Assieme alle suore e ai padri della missione, suor Eugenia pregava ardentemente per la gente mentre si avvicinava un devastante uragano. Nessuna meraviglia, dunque, se le costanti preoccupazioni le popolavano il sonno di incubi spaventosi.

Il sogno si avvera
Il 28 settembre suor Eugenia aveva trascorso come sempre il suo tempo a preparare il necessario per le missioni della zona. Mujwa era il centro dei missionari della Consolata nella diocesi di Meru, e lei era incaricata di rispondere alle richieste di aiuto provenienti dalle missioni. Pur adempiendo egregiamente a questo arduo compito, non dimenticava coloro che si accalcavano intorno a "Mware Eugenia" come loro sorgente di speranza anche nell'ultimo giorno della sua vita.
Verso le otto di quella sera, aveva lasciato il posto di lavoro, come di consueto, per ricongiungersi alla sua comunità per la cena. Aveva notato subito la presenza di gente silenziosa armata di lance, frecce e panga (coltellaccio locale). Alcuni stavano cercando di abbattere la porta principale della casa delle suore. Suor Eugenia avanzò coraggiosamente tentando di raggiungere il convento, ma all'entrata venne fermata da un gruppo di uomini armati fino ai denti. Deveva averne riconosciuti alcuni e questi l'ammazzarono per timore che rivelasse i loro nomi.
Un colpo secco di panga le mozzò la mano, alzata per farsi scudo alla testa; la mano cadde di fronte alla porta. Un altro colpo di panga le fracassò il cranio. Suor Eugenia cadde al suolo in una pozza di sangue mentre i Mau Mau scomparvero nella boscaglia silenziosamente come erano venuti.
Fu immediatamente chiamato il superiore della missione, p. Ciardo; a suor Carola, che gli chiedeva di dare l'ultima assoluzione a suor Eugenia, egli istintivamente replicò: "Una martire non ha bisogno di assoluzione".
Il dottore cercò di ricomporre il corpo, mano e testa, e poi volle prelevare un po' di sangue per degli esami, ma non ne trovò goccia. Non bastava che suor Eugenia avesse dato trentadue anni della sua vita ai kenyoti, essa aveva versato anche tutto il suo sangue per il suo amato popolo.
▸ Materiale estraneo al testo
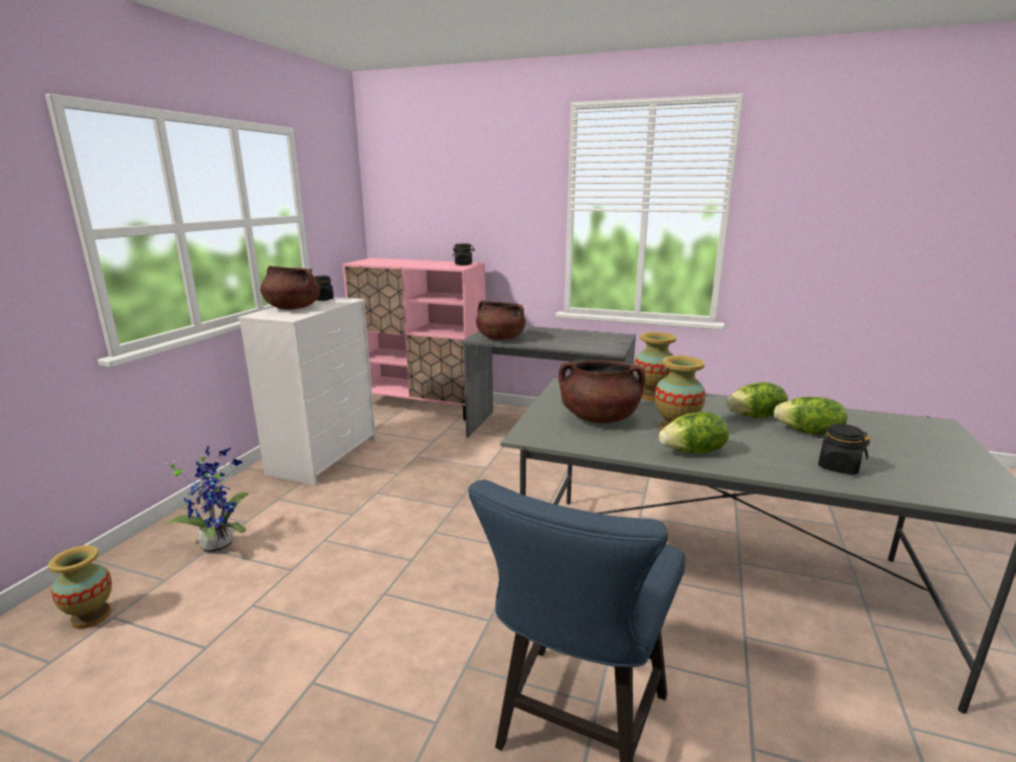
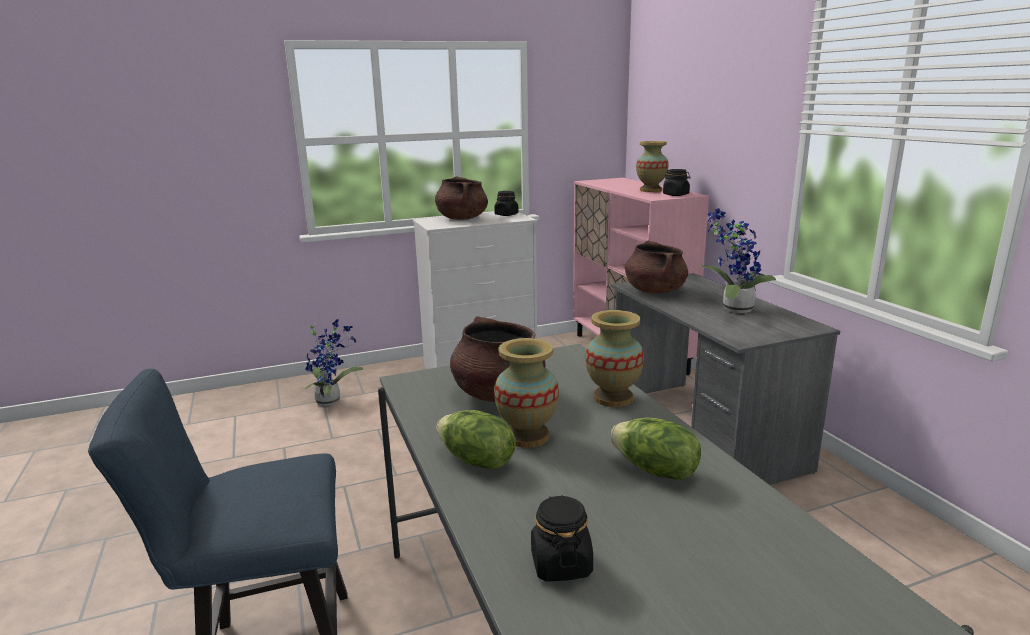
camera: 50 degrees right, 0 degrees up
(91, 616) = (230, 410): vase -> vase (651, 190)
(567, 337) = (733, 309): none -> potted plant
(809, 433) = (659, 520): lettuce -> none

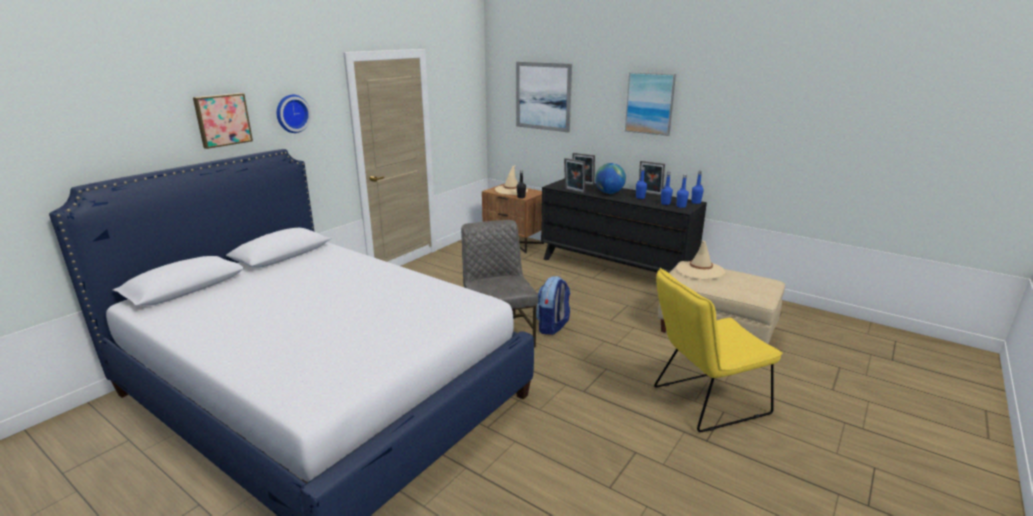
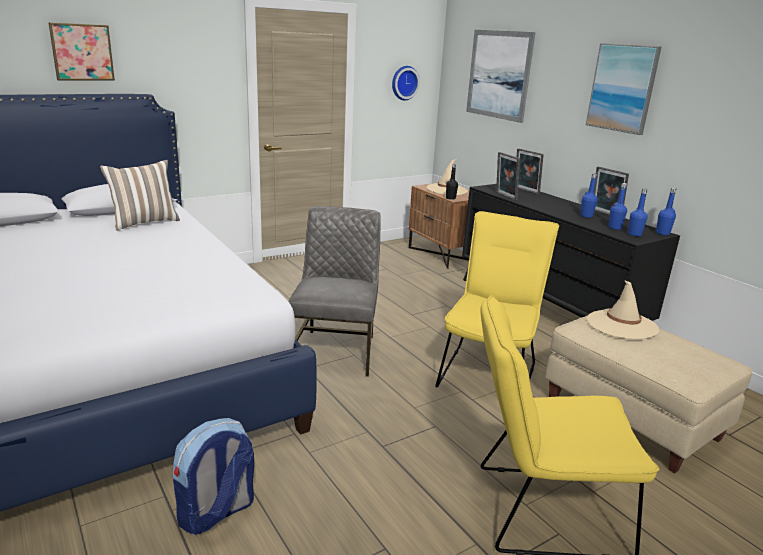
camera: 20 degrees right, 0 degrees up
(291, 113) = (168, 57): wall clock -> wall clock (404, 83)
(321, 263) = (144, 222): none -> pillow
(552, 326) = (409, 358): backpack -> backpack (216, 513)
(609, 193) = (549, 205): globe -> none
(611, 322) = (489, 371): none -> yellow chair

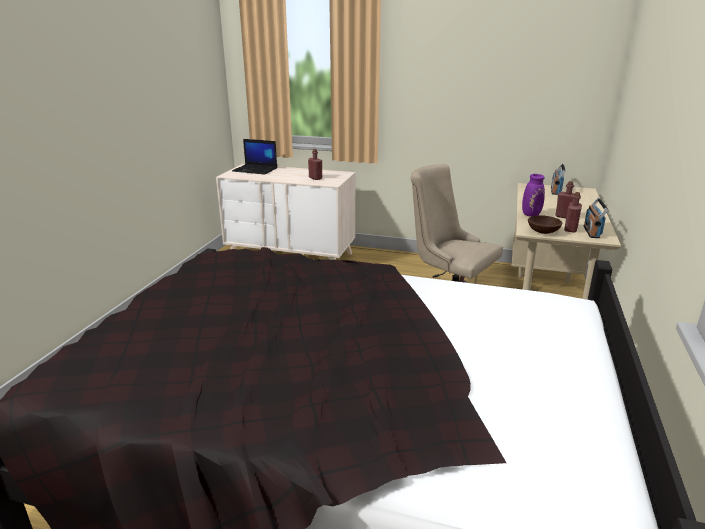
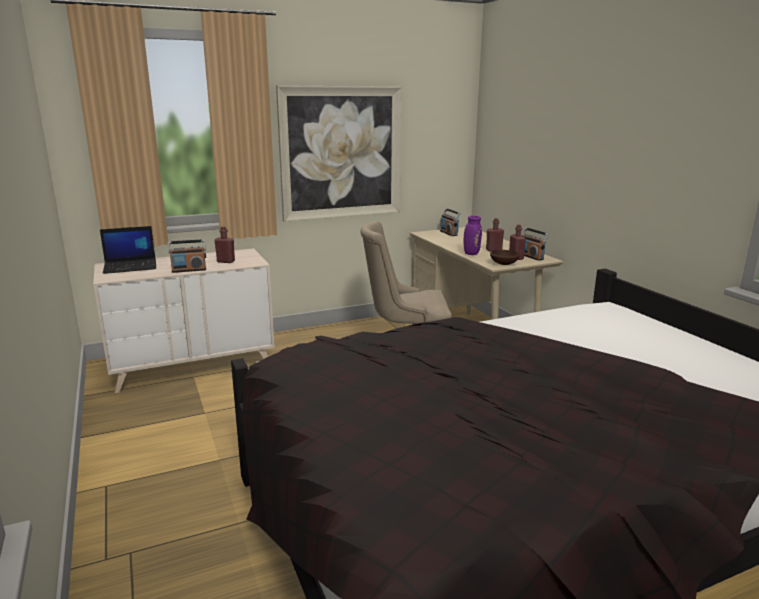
camera: 40 degrees left, 5 degrees down
(281, 179) = (189, 270): none -> radio
(451, 94) = (341, 153): none -> picture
Hanno ammazzato la nostra mamma
Il 30 settembre ebbero luogo i funerali; la chiesa non era gremita come ai vecchi tempi, ma c'era un folla considerevole di tutte le età. Stavano in silenzio con i volti segnati dalla sofferenza, e in quella quiete di morte si udì sussurrare: "Hanno ammazzato la nostra mamma".
Il vescovo Cavallera e gli altri concelebranti, senza previo accordo, all'unisono cambiarono un dettaglio della liturgia: al posto delle solite parole: "In paradiso ti accompagnino gli angeli," cantarono, "In paradiso ti accompagnino i martiri".
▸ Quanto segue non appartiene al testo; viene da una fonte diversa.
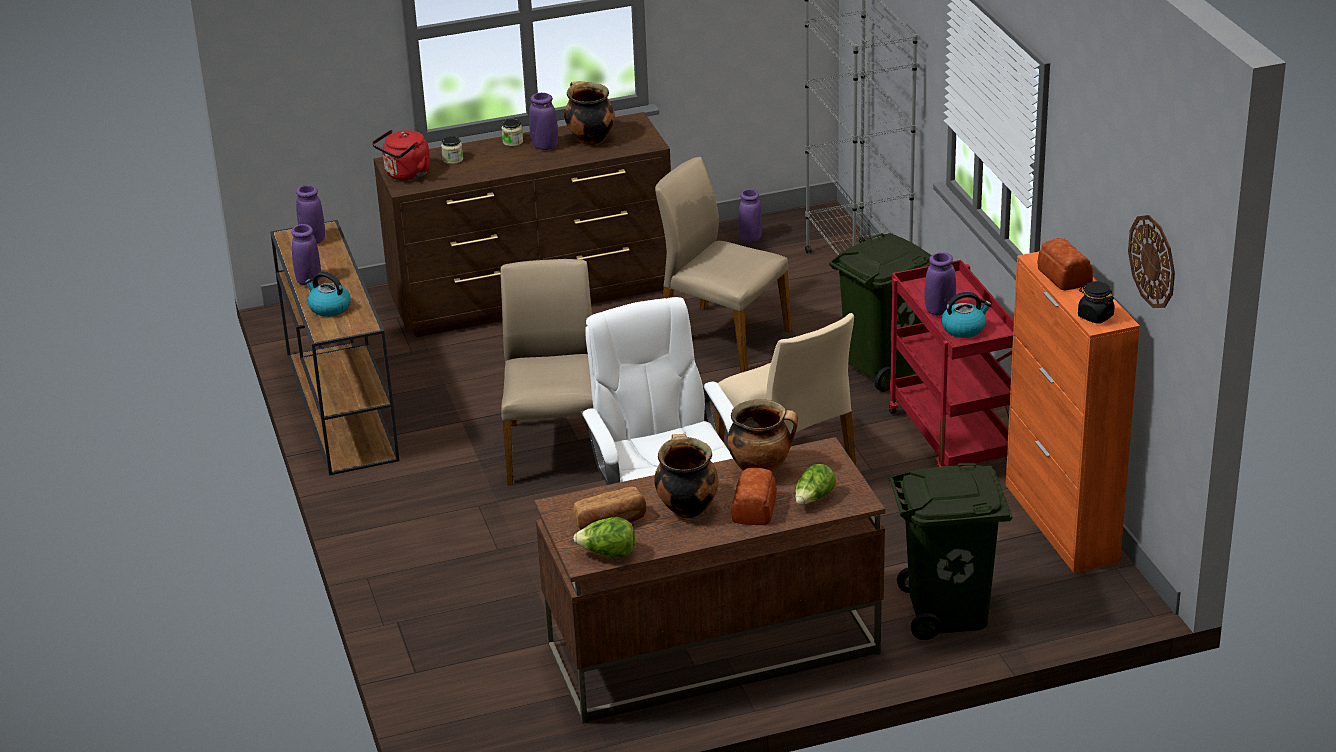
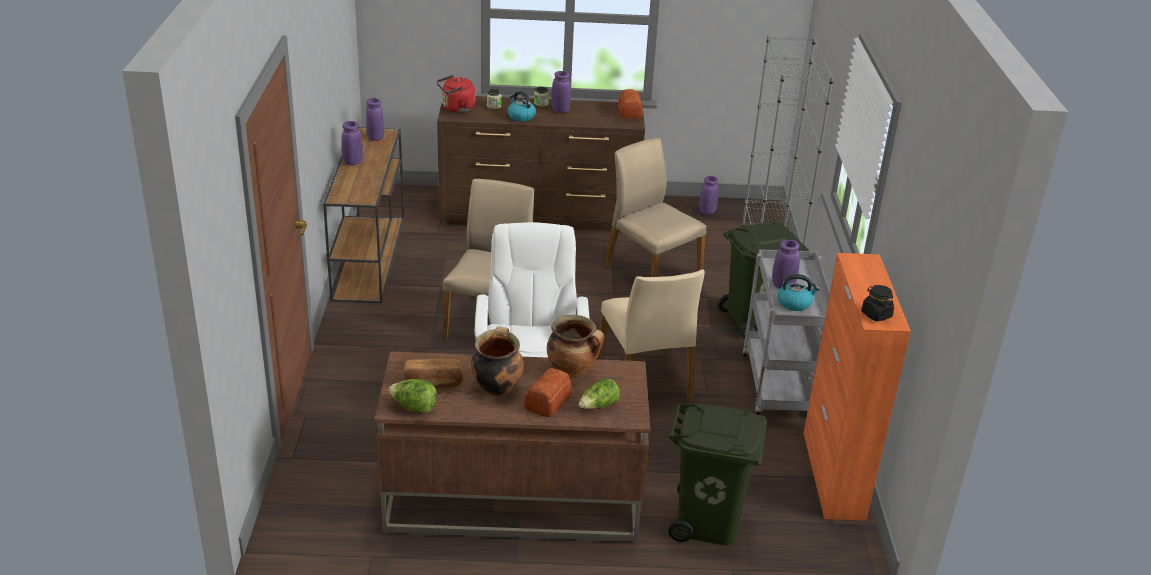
camera: 15 degrees right, 0 degrees up
(329, 308) = (352, 183): kettle -> kettle (521, 116)
(589, 139) = (593, 112): cooking pot -> none
(954, 439) = (780, 387): red cart -> grey cart
(1064, 277) = (866, 277): bread -> bread (629, 112)
(1153, 261) = (931, 278): wall clock -> none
Per un certo periodo questa tragedia rimase un caso isolato per i missionari, ma in quel momento nessuno poteva prevedere ciò che li attendeva in futuro. Come molti missionari, suor Eugenia non aveva voluto essere assente quando il popolo aveva maggior bisogno di lei; aveva deciso di affrontare il pericolo con tutte le sue conseguenze, e la morte era una di queste.
Quand'era in noviziato, aveva detto: "Vorrei essere come quelle formichine che si muovono inosservate lungo i sentieri, lavorando sodo, e qualche volta vengono schiacciate dai piedi dei passanti. Tutto questo per amore".
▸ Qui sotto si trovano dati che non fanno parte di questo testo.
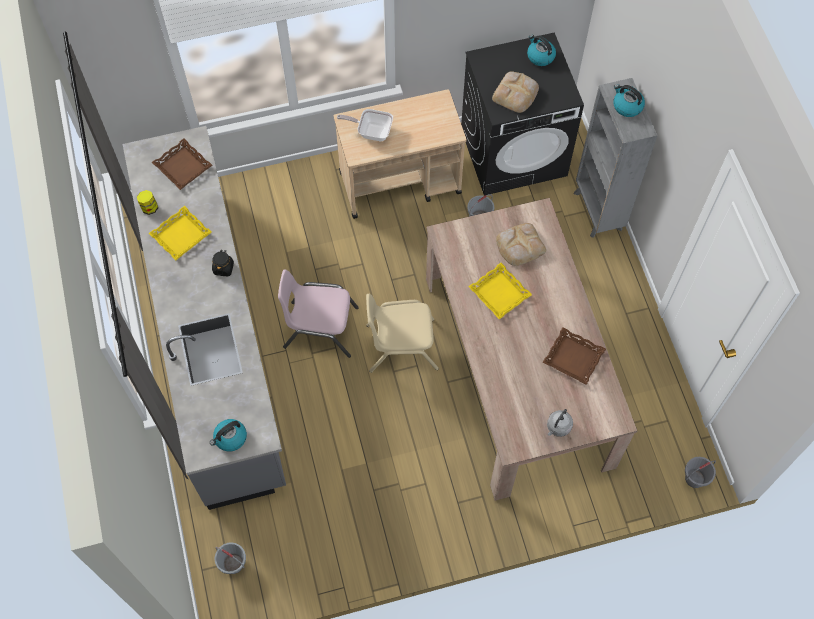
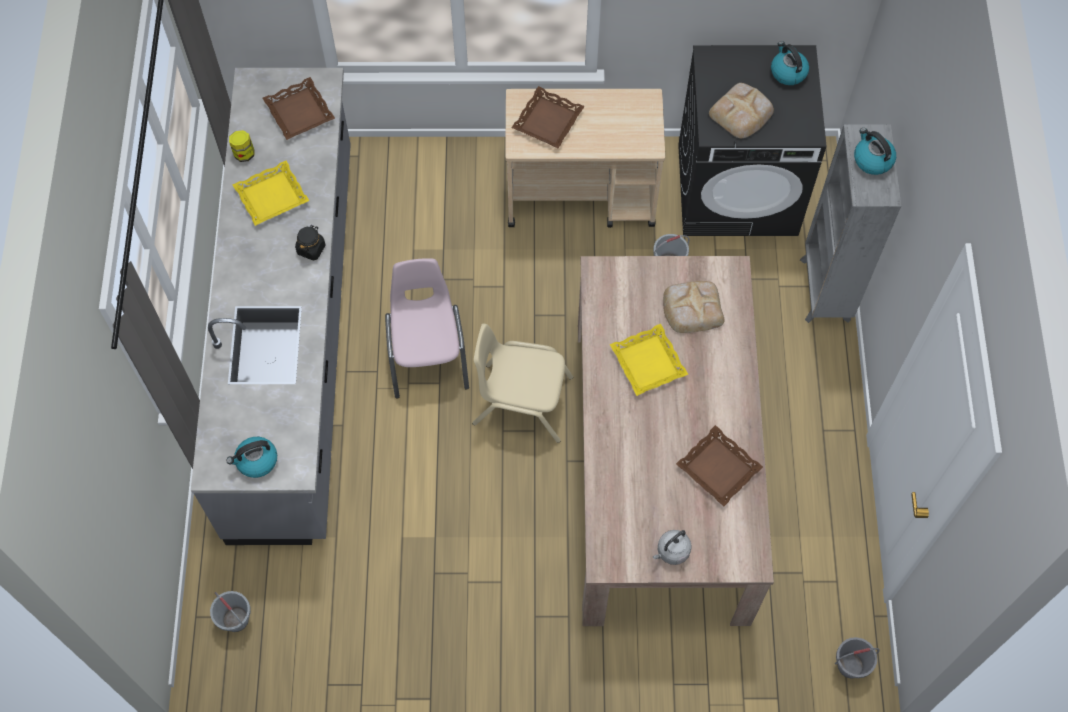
camera: 15 degrees right, 0 degrees up
(320, 328) = (428, 354): pink chair -> pink chair turned 60 degrees clockwise
(371, 131) = (547, 121): frying pan -> brown tray

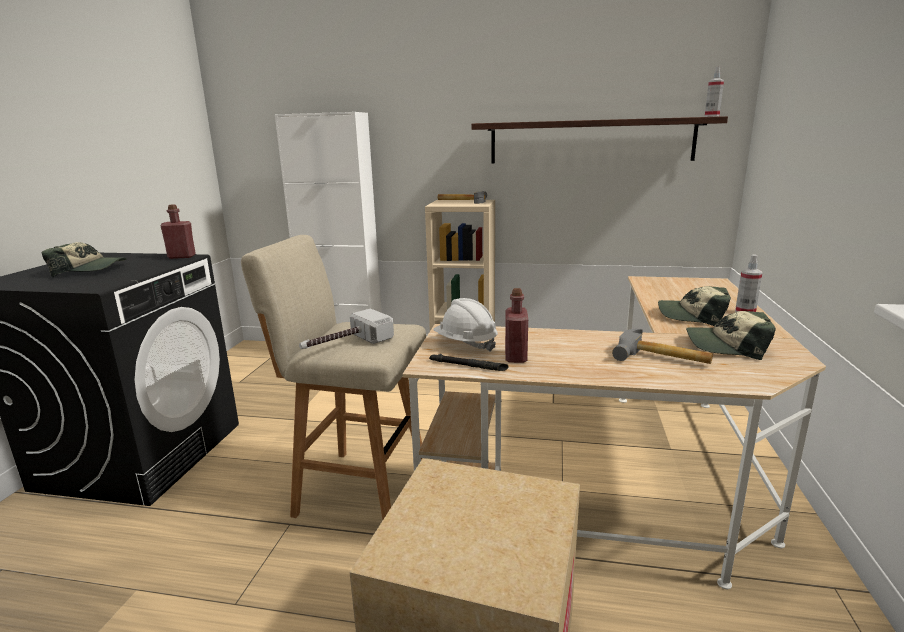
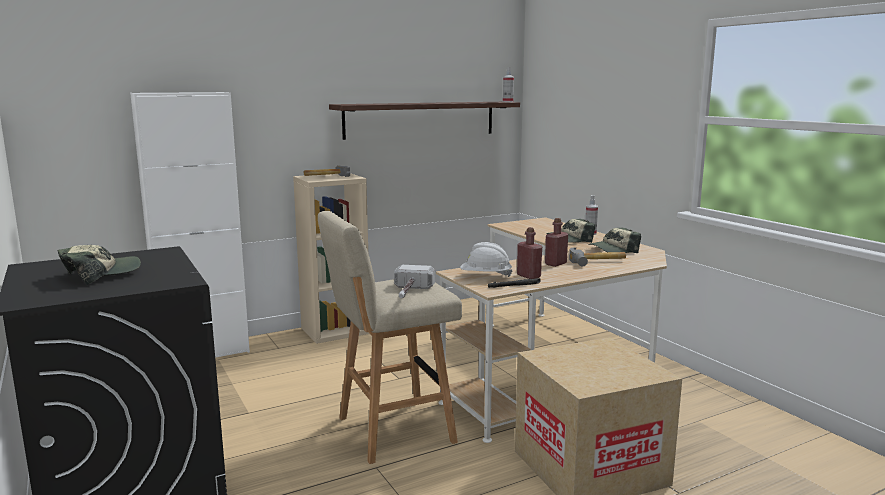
camera: 40 degrees left, 5 degrees down
(181, 257) = (159, 251): red bottle -> red bottle (555, 264)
Le suore della Consolata scrissero nella loro lettera ufficiale: "Mentre stavamo facendo gli esercizi e cercavamo di rafforzarci nel nostro impegno missionario, pronte anche al martirio se fosse stato necessario, ricevemmo la notizia della morte di suor Eugenia. Una profonda tristezza invase i nostri cuori, ma il pensiero di quel sangue versato da una di noi per la nostra amata Africa ci infiammò di maggior zelo e amore, e cantammo un Te Deum di ringraziamento".